Pharmacy

MSNBC Anchor Confronts Governor Hochul Over New York Crime

Governor Kathy Hochul got a call about the state’s out-of-control crime wave on MSNBC — of all places — where an anchor on the ultra-liberal network even told her “we don’t feel safe.”

‘Here’s the problem. We don’t feel safe, you may be working closely with Mayor Adams, you may have spent a lot of money, but I walk into my pharmacy and everything is locked because of shoplifters,” host Stephanie Ruhle said during her interview with Hochul on her show. “The 11th Hour” Friday.

‘I’m not taking the subway. people don’t feel safe in this city. So maybe you’ve done these things. But right now we don’t feel well. We’re afraid we could be San Francisco?”

Crime in New York City has risen across the board since Hochul became governor last year, and critics say the rise is fueled by repeat offenders who have sprung up time and again because of the state’s bail reform bill of 2019.

Hochul said New York will not turn into San Francisco.


A photo of Kathy Hochul during her interview with Stephanie Ruhle.

“Here’s the problem. We don’t feel safe. You may be working closely with Mayor Adams, you may have spent a lot of money, but I walk into my pharmacy and everything is locked because of shoplifters,” anchor Stephanie Ruhle said.


“We’ll never be San Francisco,” Hochul was quick to interrupt, saying that the “most horrific” crimes — murders and shootings — had decreased from last year and that she was taking steps to rectify the increases elsewhere.
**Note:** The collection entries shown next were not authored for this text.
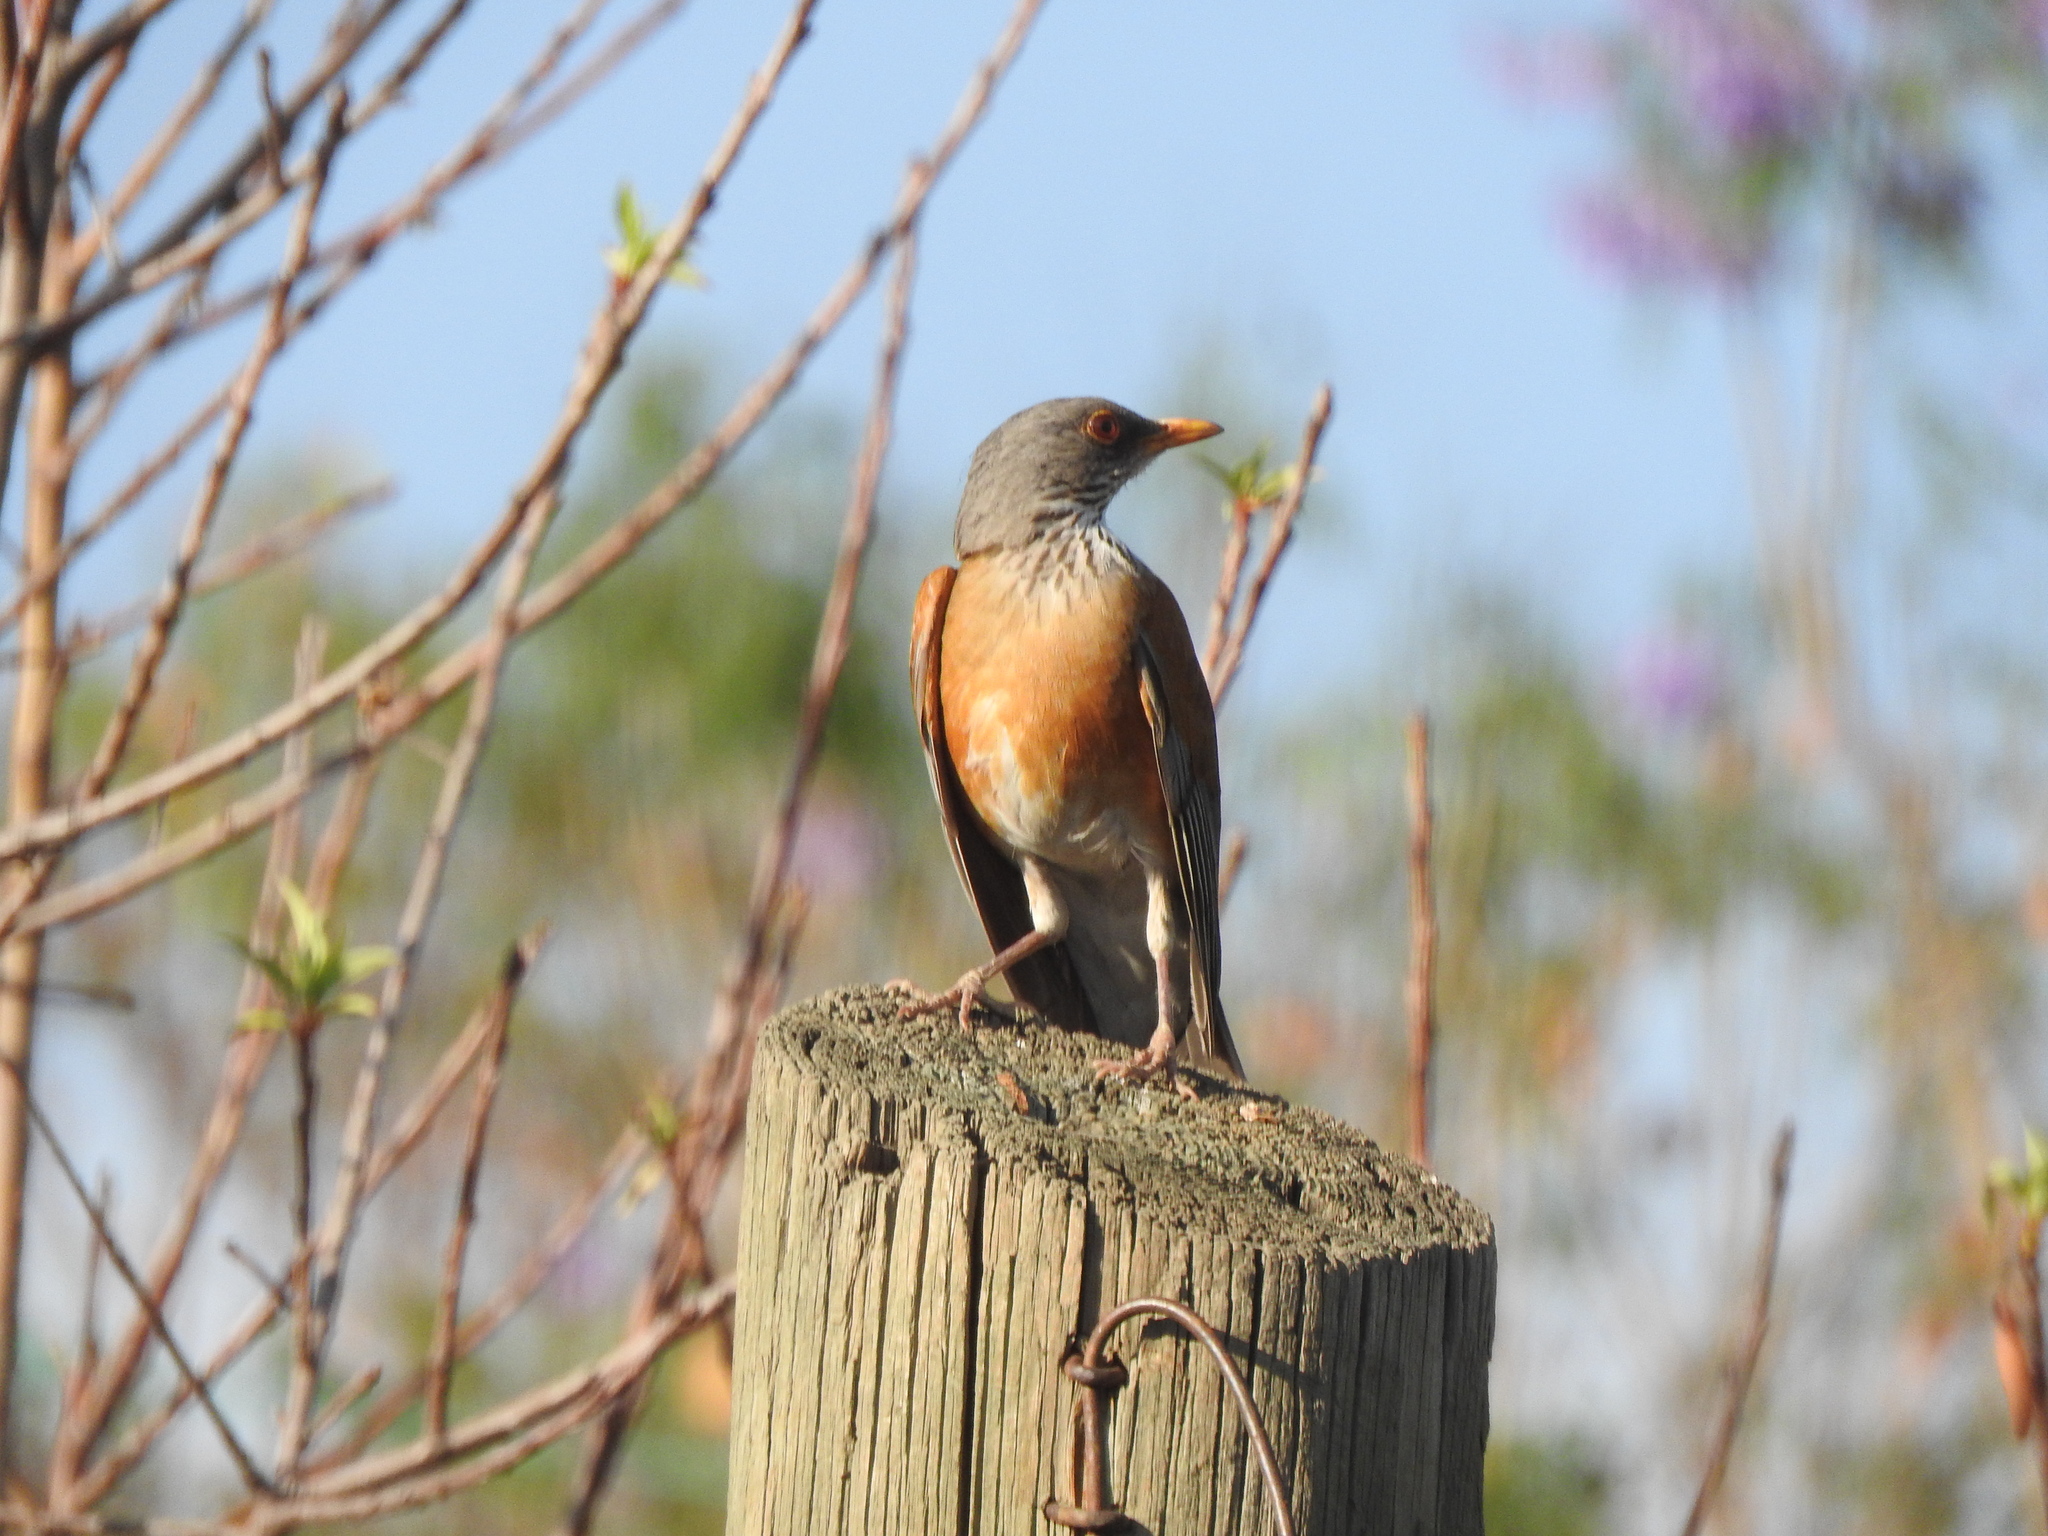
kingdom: Animalia
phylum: Chordata
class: Aves
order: Passeriformes
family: Turdidae
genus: Turdus
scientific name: Turdus rufopalliatus
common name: Rufous-backed robin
Ruhle, however, seemed skeptical.

“It doesn’t matter what happens in other cities or other states,” she retorted. “The reason people don’t feel safe in New York is why they start saying, ‘Can Kathy Hochul be the right governor, right? It doesn’t matter what happens in Pennsylvania or San Francisco, you have to get votes from the New Yorkers. And safety is our top priority.”

A photo of an NYPD cruiser.

Crime in New York City has been rising across the board since 2021.
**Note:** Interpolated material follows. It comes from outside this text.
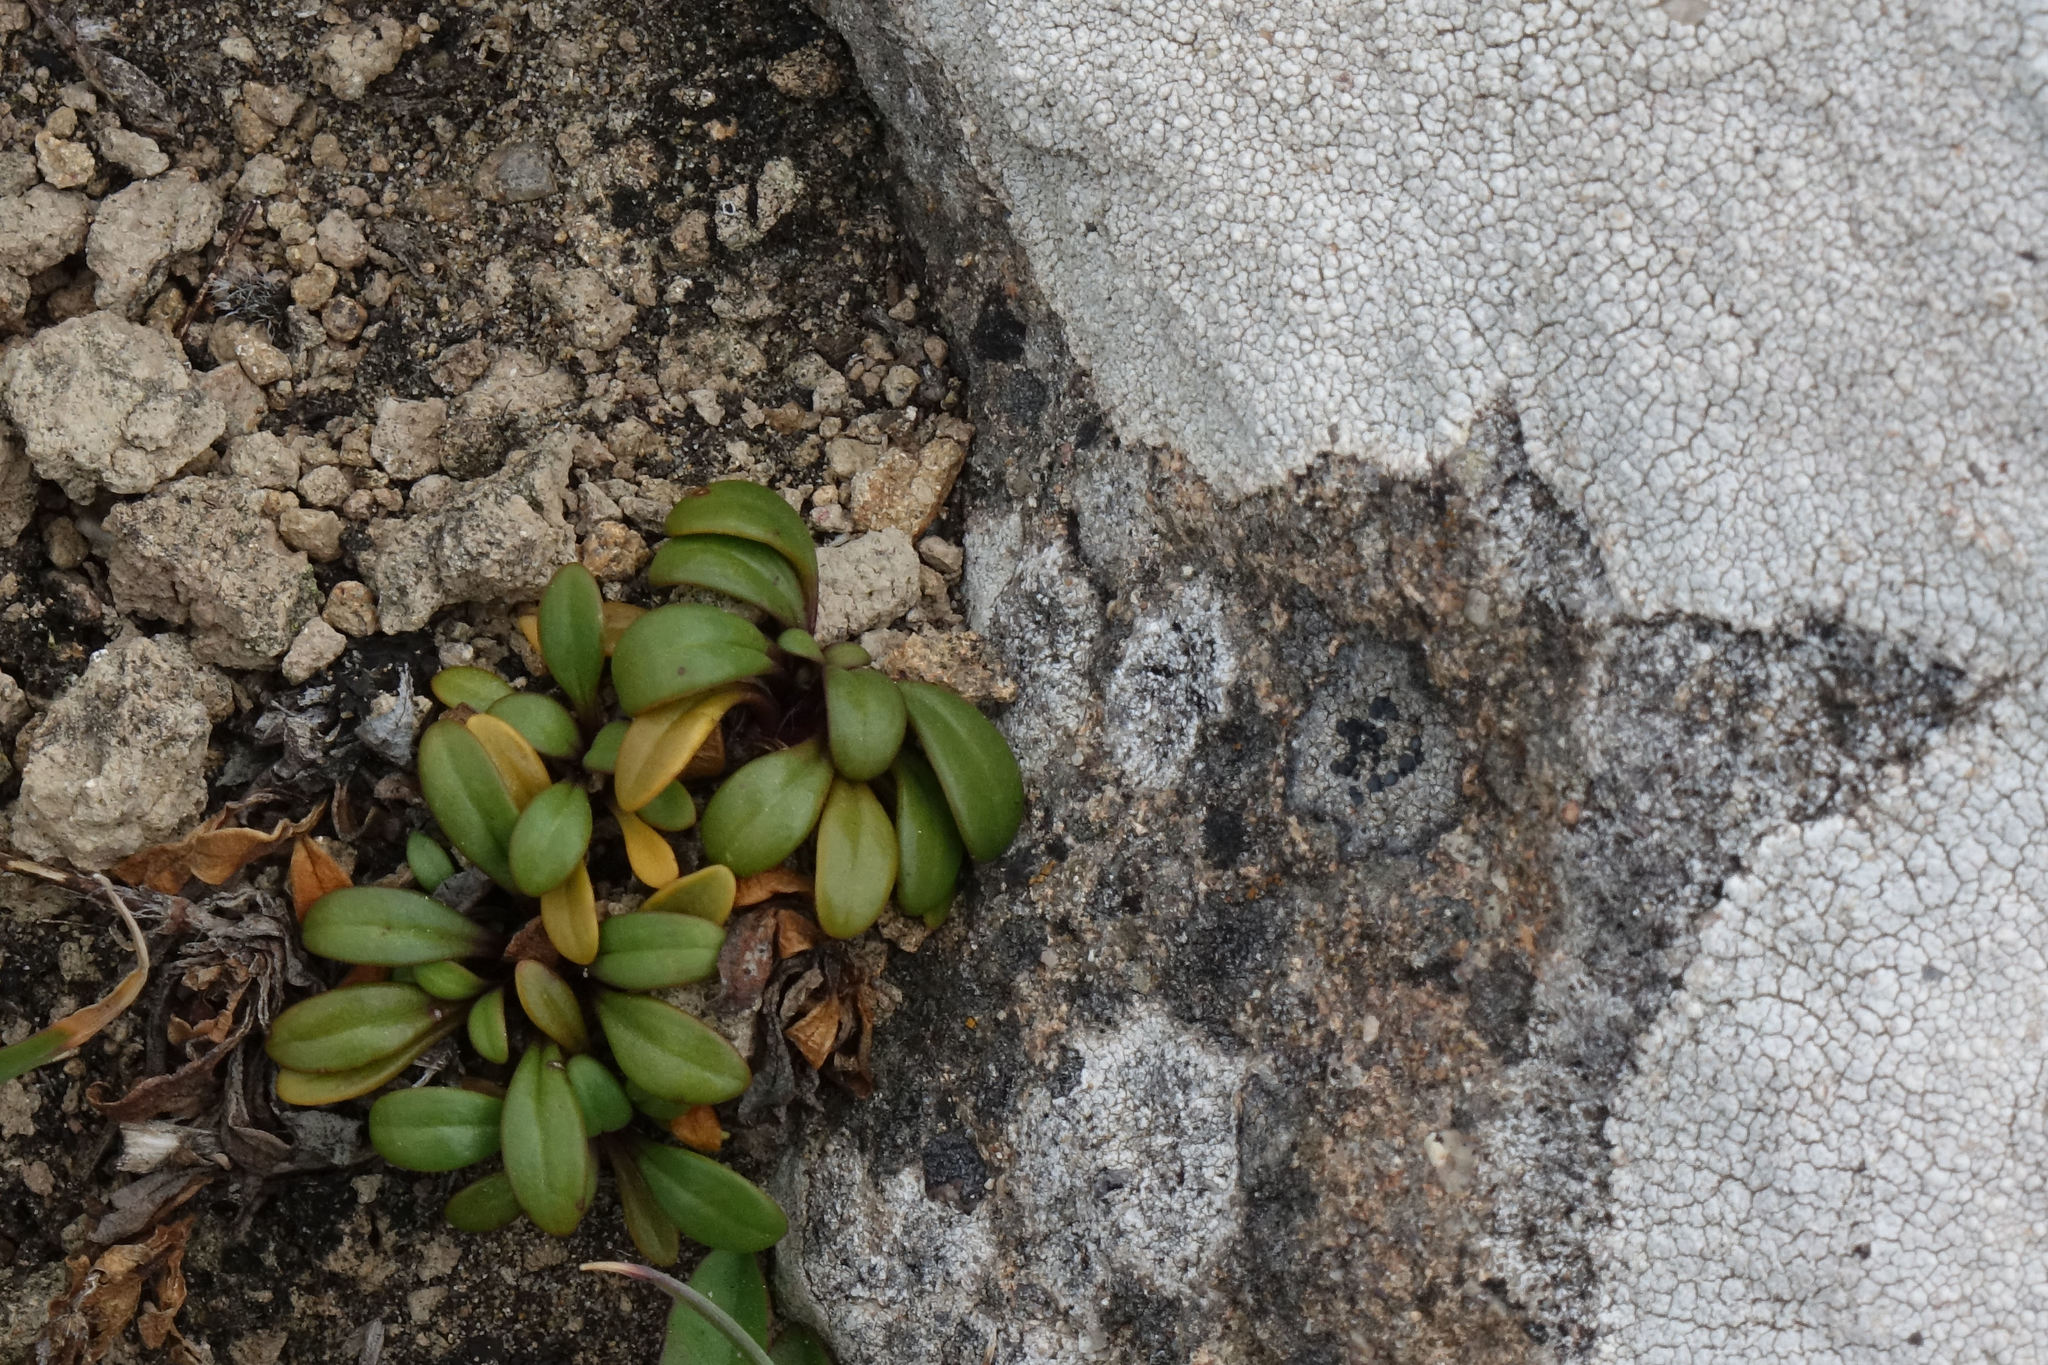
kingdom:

A photo of NYPD officers at the scene where two women were shot.

Critics say the surge is fueled by repeat offenders who have sprung up time and again because of the state’s bail reform.


Once Hochul expected to take the win, but suddenly she found herself in a neck-and-neck race with Long Island GOP Rep. Lee Zeldin.

Hochul has gone after Zeldin because of his anti-abortion stance and his close relationship with former President Trump, who remains highly unpopular in the Empire State. She also warned that as governor, Zeldin would have the power to pardon Trump if he was convicted of state crimes.